Detroit, MI
Drawn from the Detroit Institute of Arts’ permanent collection, this installation presents a selection of paintings and works on paper by 19th-century Dutch and French realist artists, all of whom were contemporaries of Vincent van Gogh (1853–1890). Highlighting the work of several artists that impacted Van Gogh’s early artistic development, the presentation anticipates and coincides with the DIA’s Van Gogh in America exhibition (October 2, 2022–January 22, 2023).
Van Gogh particularly admired the painterly innovations of the Hague School––a group named for the city in the Netherlands where its core artists lived and worked beginning about 1870. Van Gogh spent time in The Hague in 1869–73 and 1881–83 and knew several of these artists personally. Anton Mauve (1838–1888) and Jozef Israëls (1824–1911) especially captivated the young Van Gogh.
Many of the major themes employed by Mauve, Israëls, and other fellow Hague School artists were also ones taken up by Van Gogh: rural landscapes with waterways, marshes, and dunes in the environs of The Hague; traditional ways of life of peasant and fishing communities; and seascapes with sailboats, windmills, and canals.
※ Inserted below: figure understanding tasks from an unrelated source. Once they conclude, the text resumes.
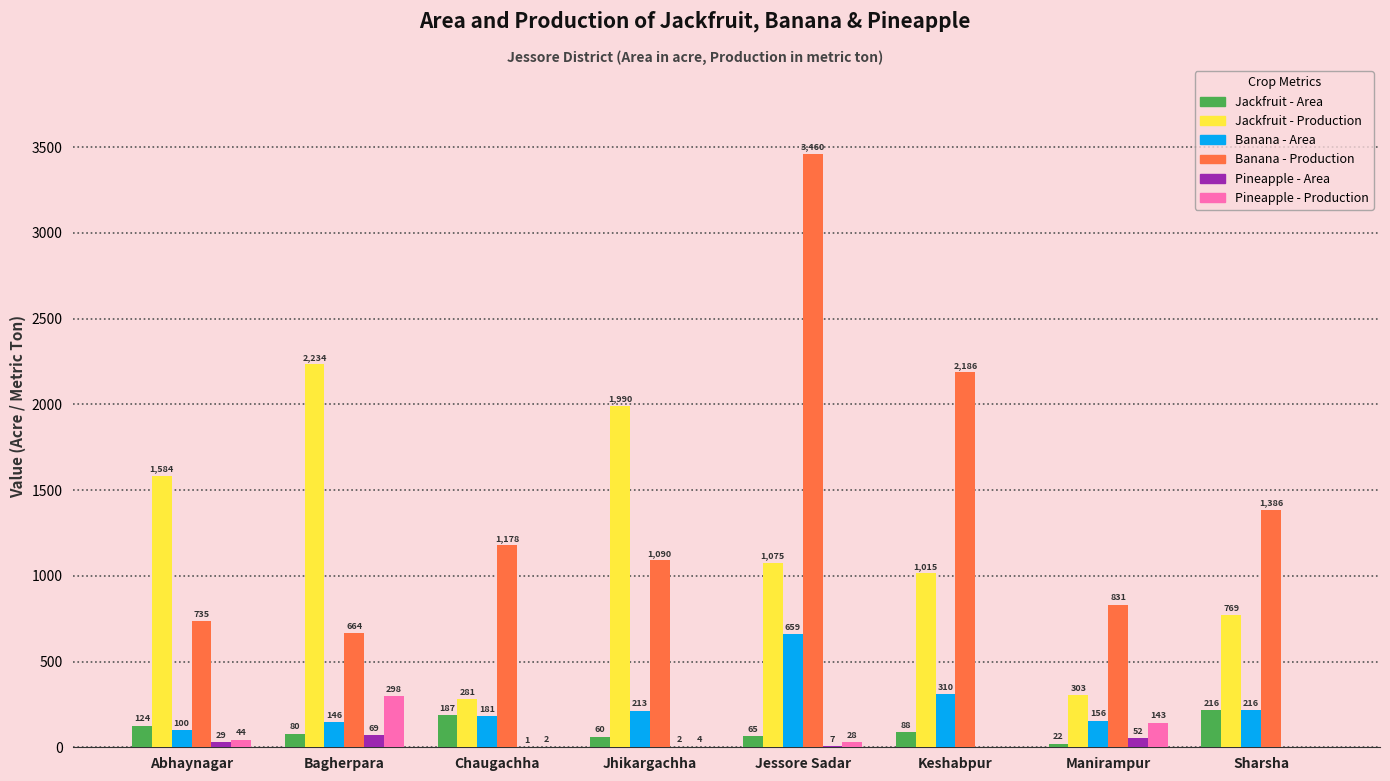

Is the value of Banana - Production at Abhaynagar greater than the value of Pineapple - Area at Chaugachha?

Yes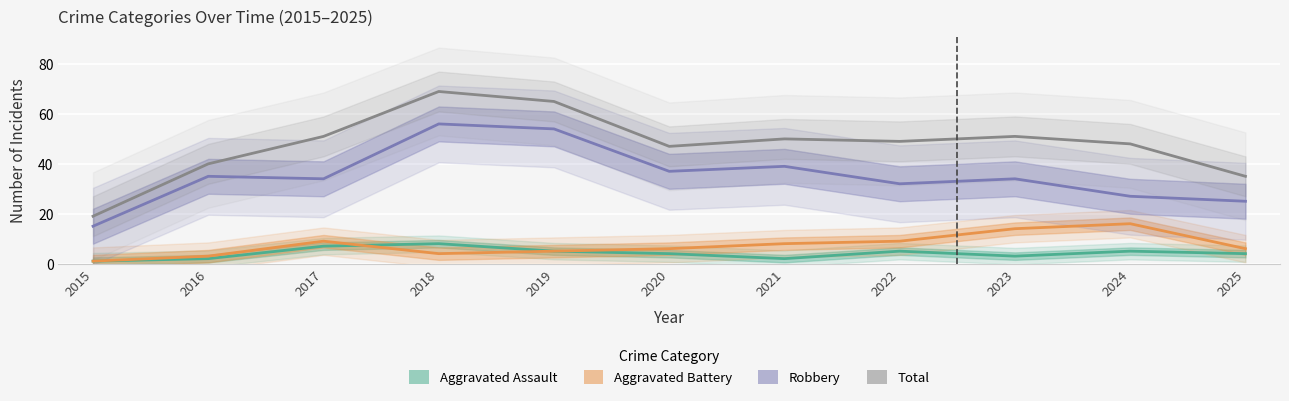

Read the Robbery value at 2017.

34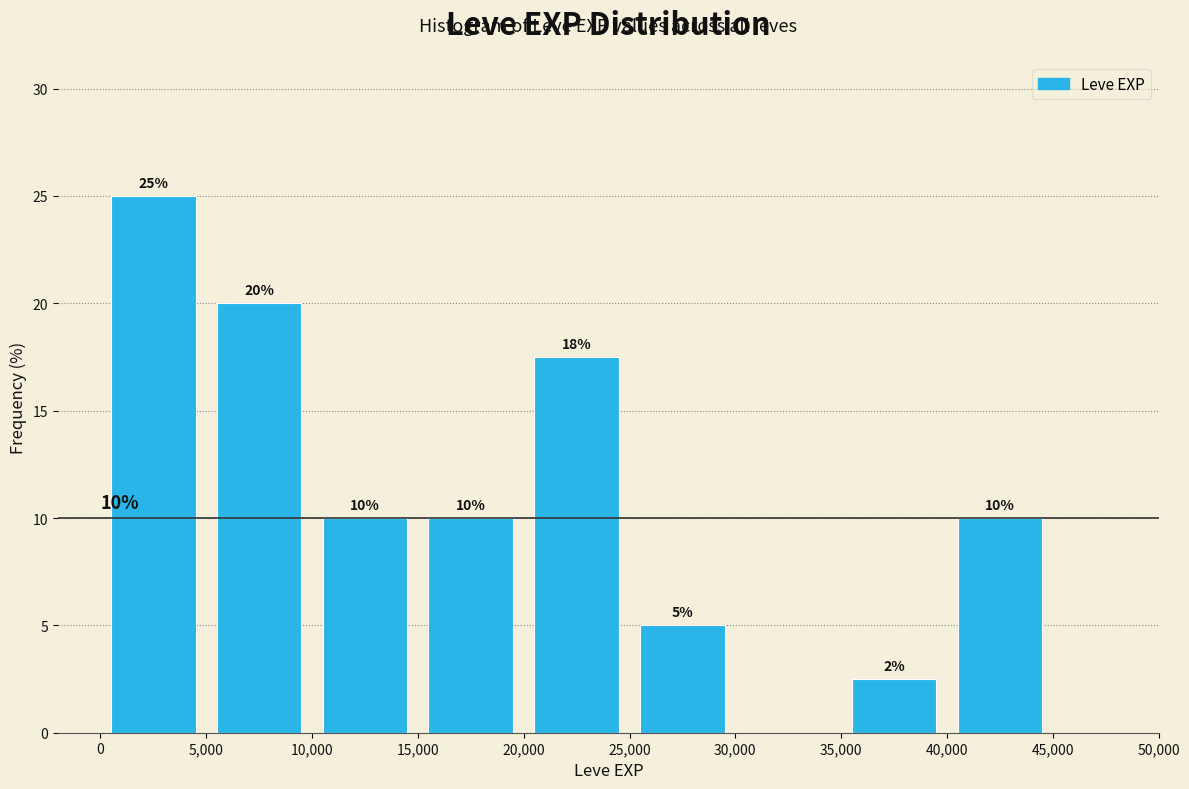

Over which range of the x-axis is the bar tallest?

0 to 5,000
Hague School artists took their inspiration from Dutch 17th-century painters and from French artists, known as Barbizon School and working in the tradition of realism, most prominently Jean-François Millet (1814–1875), who featured French peasant and rural themes in his work. Léon-Augustin Lhermitte (1844–1925) followed into Millet’s footsteps and devoted his career to depicting the French countryside. Van Gogh had the life-long regard for Millet and valued the work of Lhermitte––both artists will be included in this presentation.